A Northwestern Medicine study has uncovered distinct roles for major nuclear lamin isoforms in maintaining intracellular interactions and cellular mechanics, according to findings published in the Proceedings of the National Academy of Sciences.
“Our findings uncover potential mechanisms for cellular defects in human laminopathies such as progeria (a premature aging disease), dilated cardiomyopathy, numerous types of muscular dystrophies and in many cancers associated either with mutations or modifications in lamin isoforms,” said Robert Goldman, PhD, professor of Cell and Developmental Biology, of Medicine in the Division of Pulmonary Care and senior author of the study.
The proper functioning of mammalian cells relies on their ability to regulate their mechanical properties, especially in response to external factors. This involves interactions between the cell nucleus and the cytoskeleton, a process regulated by the LINC complex, which mediates the molecular cross talk between the nuclear lamina — located on the inner surface of the nuclear membrane — and cytoskeletal complexes.
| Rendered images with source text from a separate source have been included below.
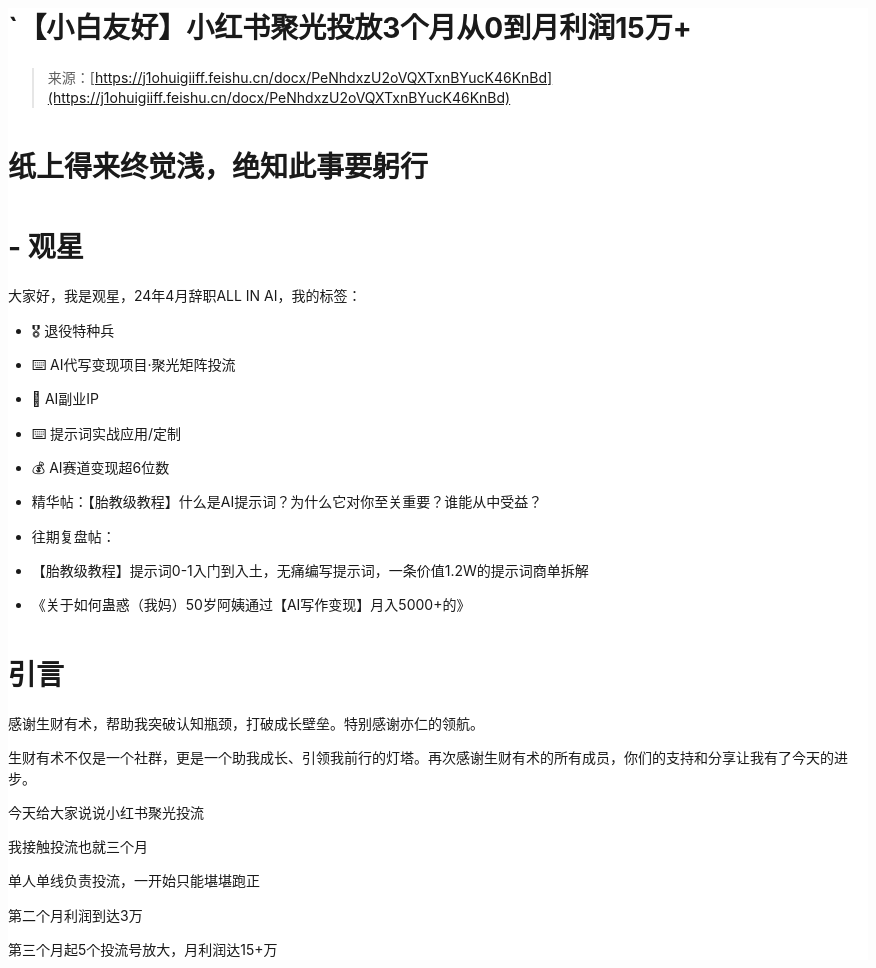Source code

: # `【小白友好】小红书聚光投放3个月从0到月利润15万+

> 来源：[https://j1ohuigiiff.feishu.cn/docx/PeNhdxzU2oVQXTxnBYucK46KnBd](https://j1ohuigiiff.feishu.cn/docx/PeNhdxzU2oVQXTxnBYucK46KnBd)

# 纸上得来终觉浅，绝知此事要躬行

# - 观星

大家好，我是观星，24年4月辞职ALL IN AI，我的标签：

*   🎖️ 退役特种兵

*   ⌨️ AI代写变现项目·聚光矩阵投流

*   🎥 AI副业IP

*   ⌨️ 提示词实战应用/定制

*   💰 AI赛道变现超6位数

*   精华帖：【胎教级教程】什么是AI提示词？为什么它对你至关重要？谁能从中受益？

*   往期复盘帖：

*   【胎教级教程】提示词0-1入门到入土，无痛编写提示词，一条价值1.2W的提示词商单拆解

*   《关于如何蛊惑（我妈）50岁阿姨通过【AI写作变现】月入5000+的》

# 引言

感谢生财有术，帮助我突破认知瓶颈，打破成长壁垒。特别感谢亦仁的领航。

生财有术不仅是一个社群，更是一个助我成长、引领我前行的灯塔。再次感谢生财有术的所有成员，你们的支持和分享让我有了今天的进步。

今天给大家说说小红书聚光投流

我接触投流也就三个月

单人单线负责投流，一开始只能堪堪跑正

第二个月利润到达3万

第三个月起5个投流号放大，月利润达15+万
The nuclear lamin isoforms comprising nuclear lamina connect to different components of the LINC complex which, in turn, connect to cytoskeletal vimentin intermediate filaments and filamentous actin.
Nuclear lamin isoforms are filament proteins in the cell nucleus, playing a crucial role in regulating the cell’s nuclear architecture, organizing its genome, and maintaining nuclear shape and the micromechanical properties of the nucleus.
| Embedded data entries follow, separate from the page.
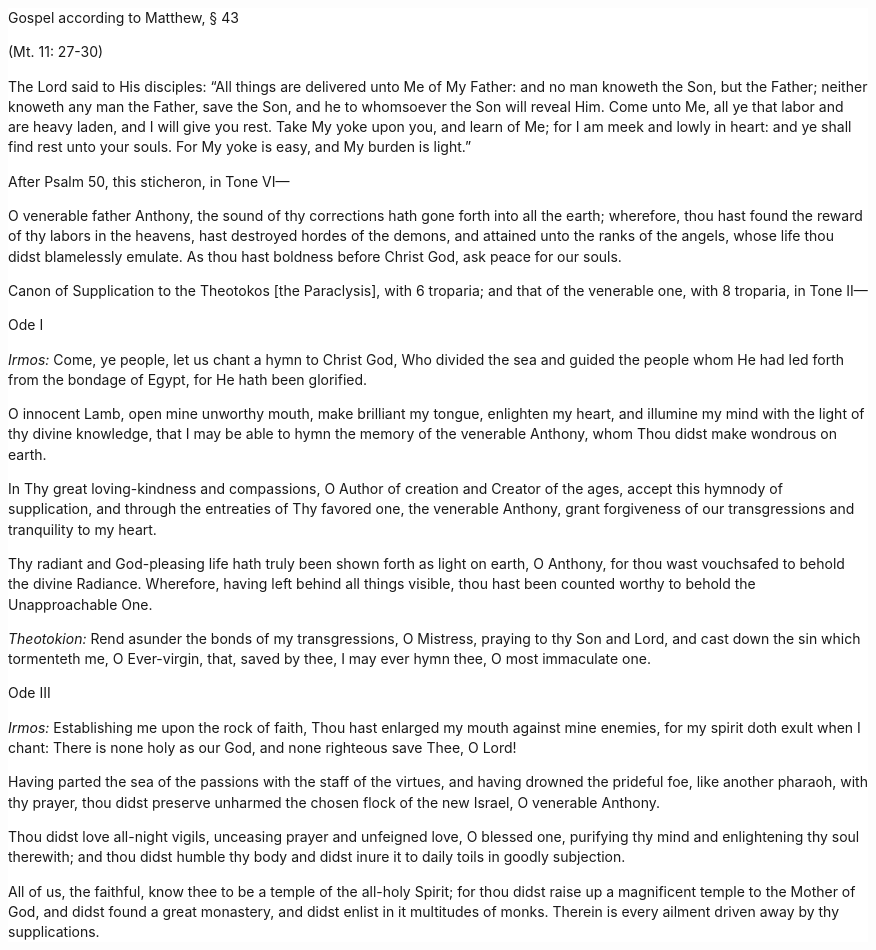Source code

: Gospel according to Matthew, § 43

\(Mt. 11: 27-30\)

The Lord said to His disciples: “All things are delivered unto Me of My Father: and no man knoweth the Son, but the Father; neither knoweth any man the Father, save the Son, and he to whomsoever the Son will reveal Him. Come unto Me, all ye that labor and are heavy laden, and I will give you rest. Take My yoke upon you, and learn of Me; for I am meek and lowly in heart: and ye shall find rest unto your souls. For My yoke is easy, and My burden is light.”

After Psalm 50, this sticheron, in Tone VI—

O venerable father Anthony, the sound of thy corrections hath gone forth into all the earth;­ ­wherefore, thou hast found the reward of thy labors in the heavens, hast destroyed hordes of the demons, and attained unto the ranks of the angels, whose life thou didst blamelessly emulate. As thou hast boldness before Christ God, ask peace for our souls.

Canon of Supplication to the Theotokos \[the Paraclysis\], with 6 troparia; and that of the venerable one, with 8 troparia, in Tone II—

Ode I

*Irmos:* Come, ye people, let us chant a hymn to Christ God, Who divided the sea and guided the people whom He had led forth from the bondage of Egypt, for He hath been glorified.

O innocent Lamb, open mine unworthy mouth, make brilliant my tongue, enlighten my heart, and illumine my mind with the light of thy divine knowledge, that I may be able to hymn the memory of the venerable Anthony, whom Thou didst make wondrous on earth.

In Thy great loving-kindness and compassions, O Author of creation and Creator of the ages, accept this hymnody of supplication, and through the entreaties of Thy favored one, the venerable Anthony, grant forgiveness of our transgressions and tranquility to my heart.

Thy radiant and God-pleasing life hath truly been shown forth as light on earth, O Anthony, for thou wast vouchsafed to behold the divine Radiance. Wherefore, having left behind all things visible, thou hast been counted worthy to behold the Unapproachable One.

*Theotokion:* Rend asunder the bonds of my transgressions, O Mistress, praying to thy Son and Lord, and cast down the sin which tormenteth me, O Ever-virgin, that, saved by thee, I may ever hymn thee, O most immaculate one.

Ode III

*Irmos:* Establishing me upon the rock of faith, Thou hast enlarged my mouth against mine enemies, for my spirit doth exult when I chant: There is none holy as our God, and none righteous save Thee, O Lord!

Having parted the sea of the passions with the staff of the virtues, and having drowned the prideful foe, like another pharaoh, with thy prayer, thou didst preserve unharmed the chosen flock of the new Israel, O venerable Anthony.

Thou didst love all-night vigils, unceasing prayer and unfeigned love, O blessed one, purifying thy mind and enlightening thy soul therewith; and thou didst humble thy body and didst inure it to daily toils in goodly subjection.

All of us, the faithful, know thee to be a temple of the all-holy Spirit; for thou didst raise up a magnificent temple to the Mother of God, and didst found a great monastery, and didst enlist in it multitudes of monks. Therein is every ailment driven away by thy supplications.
There are four major types of nuclear lamins in mammalian cells: two A-type lamins and two B-type lamins. However, the precise role nuclear lamins play in nucleocytoskeletal connectivity and cell mechanics have remained unknown up until now.
In the current study, using coordinated quantitative microscopy combined with micromechanical techniques and molecular biology to study mouse embryonic fibroblasts (MEFs), Goldman’s team discovered that A-type and B-type lamins interact with LINC complexes differently: A-type lamins engage with both filamentous actin and vimentin intermediate filaments through LINC complexes to modulate cortical and cytoplasmic stiffness and cellular contractility, while B-type lamins interact with just vimentin intermediate filaments through LINC complexes to regulate cytoplasmic stiffness and contractility.
“We are now extending our studies by delving more into the structure and function of the lamins, determining their interactions with other nuclear and cytoplasmic pathways and, more specifically, determining their roles in nuclear mechanics,” Goldman said.
Stephen Adam, ’86 PhD, associate professor of Cell and Developmental Biology, was a co-author of the study. This work also involved collaborators at Harvard, MIT and the Carnegie Institution.
This work was supported by the Northwestern University RHLCCC Flow Cytometry Facility, Cancer Center Support Grant NCICA060553, and National Institutes of Health grants P01GM096971, R01GM106023 and R01GM140108.